The RDA in adults is 400 mcg DFE daily. In pregnancy, the RDA is 600 mcg DFE daily. When breastfeeding, the RDA is 500 mcg DFE daily. In children, the RDA depends on age. Speak with a healthcare provider to find out what dose might be best for a specific condition.

Interactions with pharmaceuticals

5-Fluorouracil

Interaction Rating=Moderate Be cautious with this combination.

There is some concern that taking large amounts of folic acid with 5-fluorouracil might increase some side effects of 5-fluorouracil, especially stomach problems. Talk with your healthcare provider before taking folic acid.

Capecitabine (Xeloda)

Interaction Rating=Moderate Be cautious with this combination.

There is some concern that taking large amounts of folic acid might increase the side effects of capecitabine, especially stomach problems like diarrhea and vomiting. Talk with your healthcare provider before taking folic acid.

Fosphenytoin (Cerebyx)

Interaction Rating=Moderate Be cautious with this combination.

Fosphenytoin is used for seizures. The body breaks down fosphenytoin to get rid of it. Folic acid can increase how quickly the body breaks down fosphenytoin. Taking folic acid along with fosphenytoin might decrease the effects of fosphenytoin for preventing seizures.

Phenobarbital (Luminal)

Interaction Rating=Moderate Be cautious with this combination.

Phenobarbital is used for seizures. Taking folic acid can decrease how well phenobarbital works for preventing seizures.

Phenytoin (Dilantin)

Interaction Rating=Moderate Be cautious with this combination.

The body breaks down phenytoin to get rid of it. Folic acid might increase how quickly the body breaks down phenytoin. Taking folic acid and taking phenytoin might decrease the effectiveness of phenytoin and increase the possibility of seizures.

Primidone (Mysoline)

Interaction Rating=Moderate Be cautious with this combination.

Primidone is used for seizures. Folic acid might cause seizures in some people. Taking folic acid along with primidone might decrease how well primidone works for preventing seizures.

Pyrimethamine (Daraprim)

Interaction Rating=Moderate Be cautious with this combination.

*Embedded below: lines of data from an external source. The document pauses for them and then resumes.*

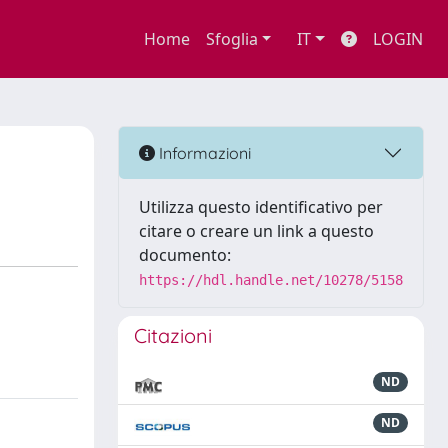
Home
Sfoglia
IT
LOGIN
Informazioni
Utilizza questo identificativo per
citare o creare un link a questo
documento:
https://hdl.handle.net/10278/5158
Citazioni
ND
ND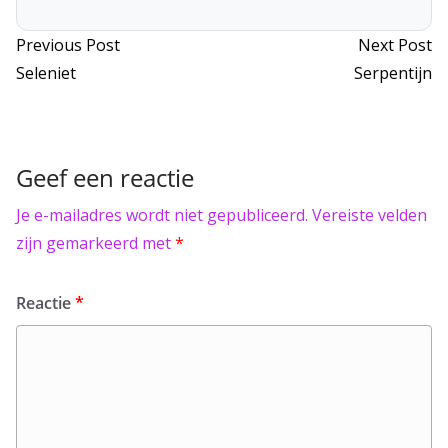
Bericht
Previous
N
Previous Post
Next Post
post:
po
Seleniet
Serpentijn
navigatie
Geef een reactie
Je e-mailadres wordt niet gepubliceerd.
Vereiste velden
zijn gemarkeerd met
*
Reactie
*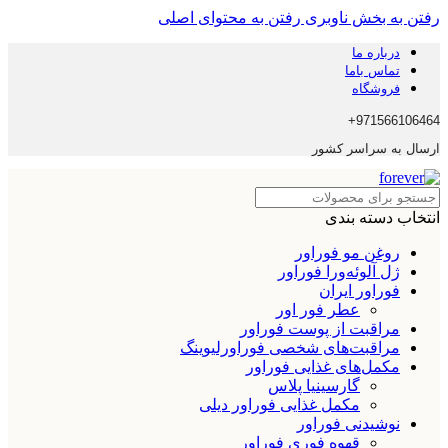
رفتن به بخش ناوبری
رفتن به محتوای اصلی
درباره ما
تماس باما
فروشگاه
971566106464+
ارسال به سراسر کشور
انتخاب دسته بندی
روغن مو فوراور
ژل آلوئه‌ورا فوراور
فوراور ایران
عطر فور اور
مراقبت از پوست فوراور
مراقبت‌های شخصی فوراورلیوینگ
مکمل‌های غذایی فوراور
گارسینیا پلاس
مکمل غذایی فوراور دیلی
نوشیدنی فوراور
قهوه فوری فوراور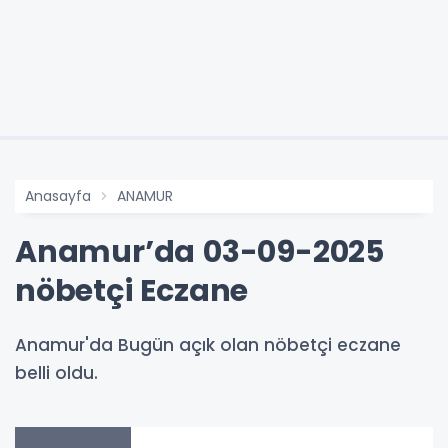
Anasayfa
ANAMUR
Anamur’da 03-09-2025
nöbetçi Eczane
Anamur'da Bugün açık olan nöbetçi eczane
belli oldu.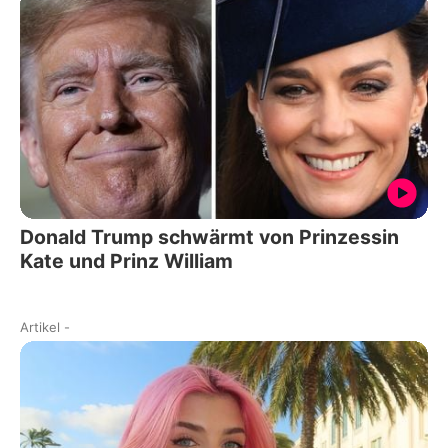
Donald Trump schwärmt von Prinzessin
Kate und Prinz William
Artikel
-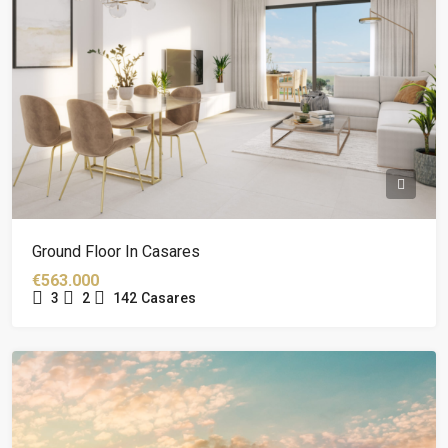
Ground Floor In Casares
€563.000
3
2
142
Casares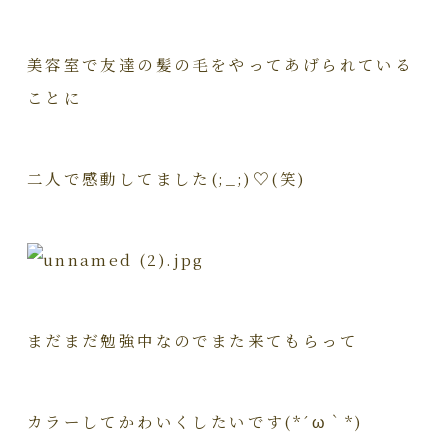
美容室で友達の髪の毛をやってあげられている
ことに
二人で感動してました(;_;)♡(笑)
まだまだ勉強中なのでまた来てもらって
カラーしてかわいくしたいです(*´ω｀*)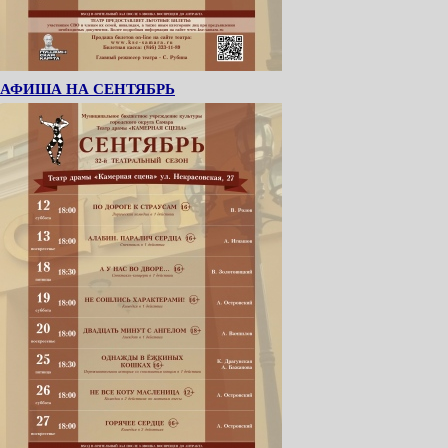
АФИША НА СЕНТЯБРЬ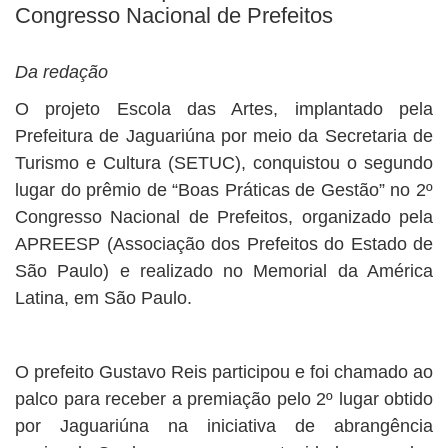
Congresso Nacional de Prefeitos
Da redação
O projeto Escola das Artes, implantado pela
Prefeitura de Jaguariúna por meio da Secretaria de
Turismo e Cultura (SETUC), conquistou o segundo
lugar do prêmio de “Boas Práticas de Gestão” no 2º
Congresso Nacional de Prefeitos, organizado pela
APREESP (Associação dos Prefeitos do Estado de
São Paulo) e realizado no Memorial da América
Latina, em São Paulo.
O prefeito Gustavo Reis participou e foi chamado ao
palco para receber a premiação pelo 2º lugar obtido
por Jaguariúna na iniciativa de abrangência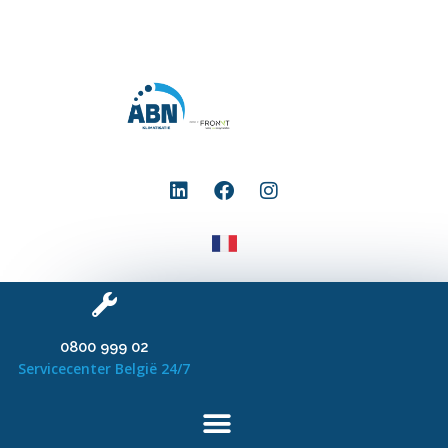
0800 999 02
Servicecenter België 24/7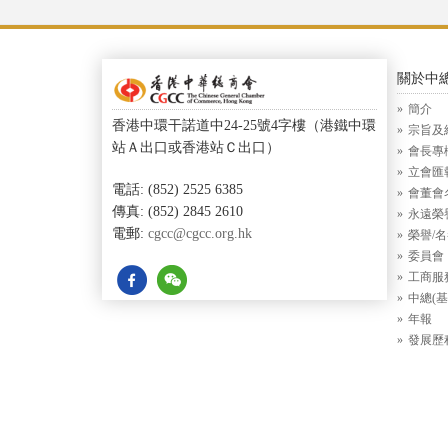
關於中
簡介
香港中環干諾道中24-25號4字樓（港鐵中環
宗旨及
站Ａ出口或香港站Ｃ出口）
會長專
立會匯
電話: (852) 2525 6385
會董會
傳真: (852) 2845 2610
永遠榮
電郵:
cgcc@cgcc.org.hk
榮譽/
委員會
工商服
中總(基
年報
發展歷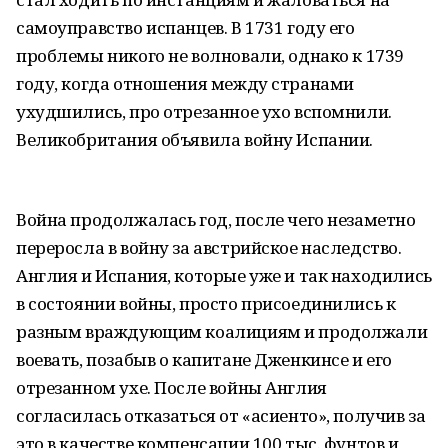
самоуправство испанцев. В 1731 году его
проблемы никого не волновали, однако к 1739
году, когда отношения между странами
ухудшились, про отрезанное ухо вспомнили.
Великобритания объявила войну Испании.
Война продолжалась год, после чего незаметно
переросла в войну за австрийское наследство.
Англия и Испания, которые уже и так находились
в состоянии войны, просто присоединились к
разным враждующим коалициям и продолжали
воевать, позабыв о капитане Дженкинсе и его
отрезанном ухе. После войны Англия
согласилась отказаться от «асиенто», получив за
это в качестве компенсации 100 тыс. фунтов и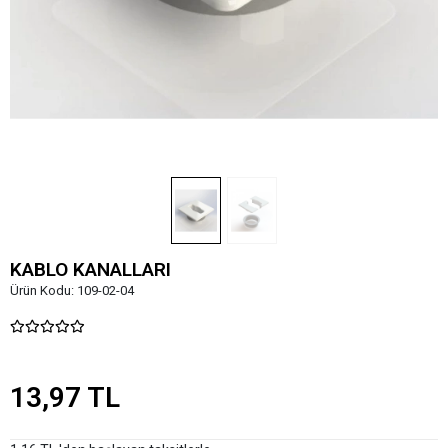
KABLO KANALLARI
Ürün Kodu:
109-02-04
13,97 TL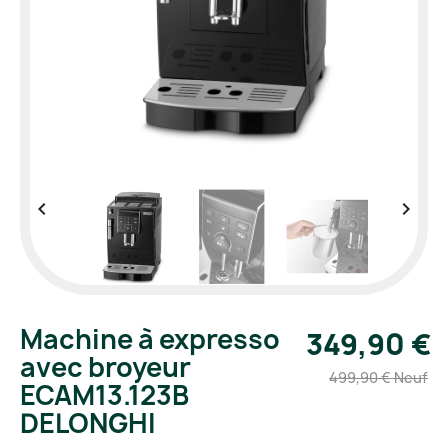


Machine à expresso
349,90 €
avec broyeur
499,90 € Neuf
ECAM13.123B
DELONGHI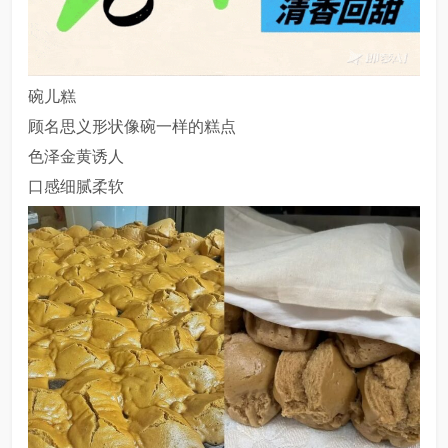
碗儿糕
顾名思义形状像碗一样的糕点
色泽金黄诱人
口感细腻柔软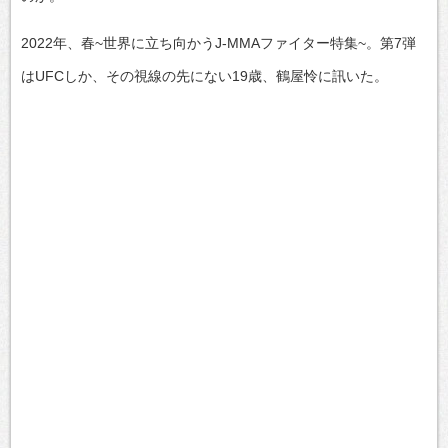
2022年、春~世界に立ち向かうJ-MMAファイター特集~。第7弾
はUFCしか、その視線の先にない19歳、鶴屋怜に訊いた。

Pyrimethamine is used to treat parasite infections. Folic acid might decrease the effects of pyrimethamine for treating parasite infections.

Interactions with herbs & supplements

Green tea: There is some concern that green tea extract might keep folic acid from working the way it should in the body. This might lead to a condition that is similar to folic acid deficiency.
Zinc: Folic acid might interfere with zinc absorption. But people who get enough zinc in their diet do not need to worry about this effect.

Interactions with foods

Folic acid can be taken with food or without food.

But drinking green tea might lower folic acid levels in the body. If you have low folic acid levels, avoid drinking green tea.